Exercise
Once every line in the data below has been checked for "Loreen", give the number of lines that hold it, and only that.

Page images and extracted text
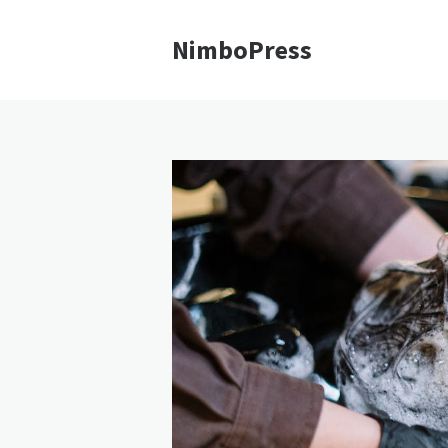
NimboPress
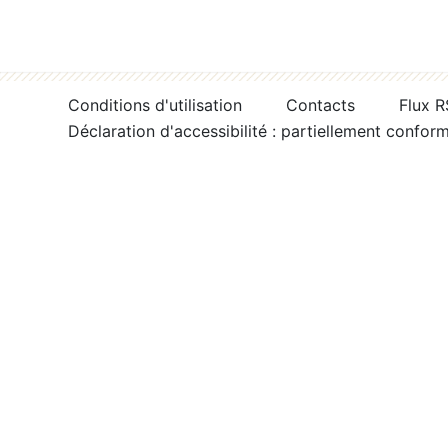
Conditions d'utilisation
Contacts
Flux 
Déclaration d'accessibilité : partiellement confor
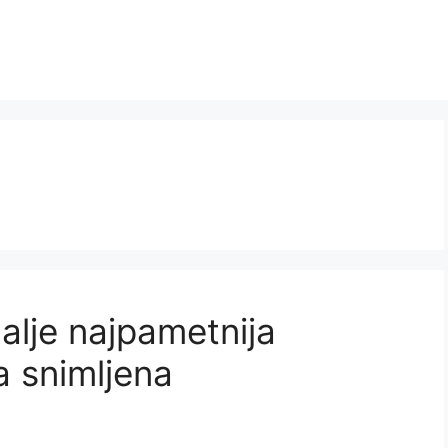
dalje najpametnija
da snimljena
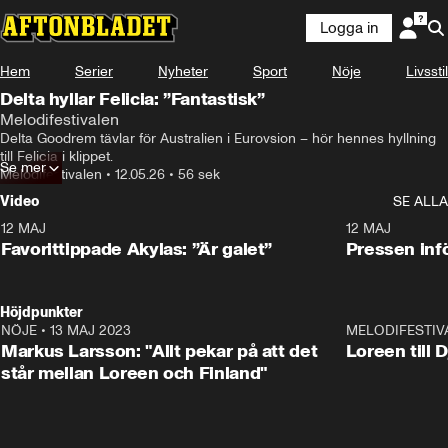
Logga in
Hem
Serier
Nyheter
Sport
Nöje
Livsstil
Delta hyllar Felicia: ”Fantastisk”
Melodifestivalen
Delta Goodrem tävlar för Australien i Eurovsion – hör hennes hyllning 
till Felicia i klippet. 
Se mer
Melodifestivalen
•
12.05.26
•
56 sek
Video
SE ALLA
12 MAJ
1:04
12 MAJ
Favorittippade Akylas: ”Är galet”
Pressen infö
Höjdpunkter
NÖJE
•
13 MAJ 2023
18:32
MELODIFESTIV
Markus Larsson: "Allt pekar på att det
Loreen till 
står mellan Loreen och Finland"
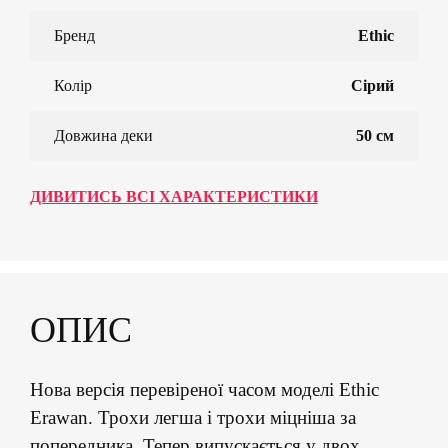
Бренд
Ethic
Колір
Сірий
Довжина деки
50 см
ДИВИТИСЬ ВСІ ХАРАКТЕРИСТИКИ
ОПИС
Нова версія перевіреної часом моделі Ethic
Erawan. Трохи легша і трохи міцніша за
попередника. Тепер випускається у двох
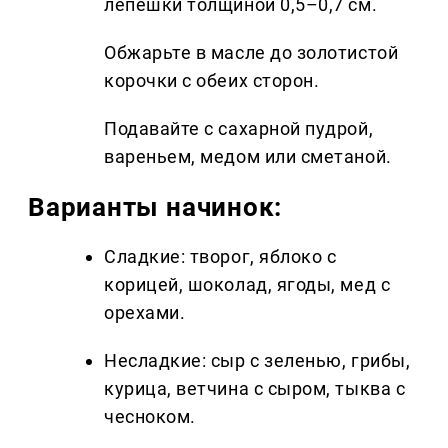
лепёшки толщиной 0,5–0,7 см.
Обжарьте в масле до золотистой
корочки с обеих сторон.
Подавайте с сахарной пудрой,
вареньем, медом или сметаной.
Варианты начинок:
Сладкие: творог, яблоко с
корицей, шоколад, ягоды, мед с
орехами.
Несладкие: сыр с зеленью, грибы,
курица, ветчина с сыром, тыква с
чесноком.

The answer
2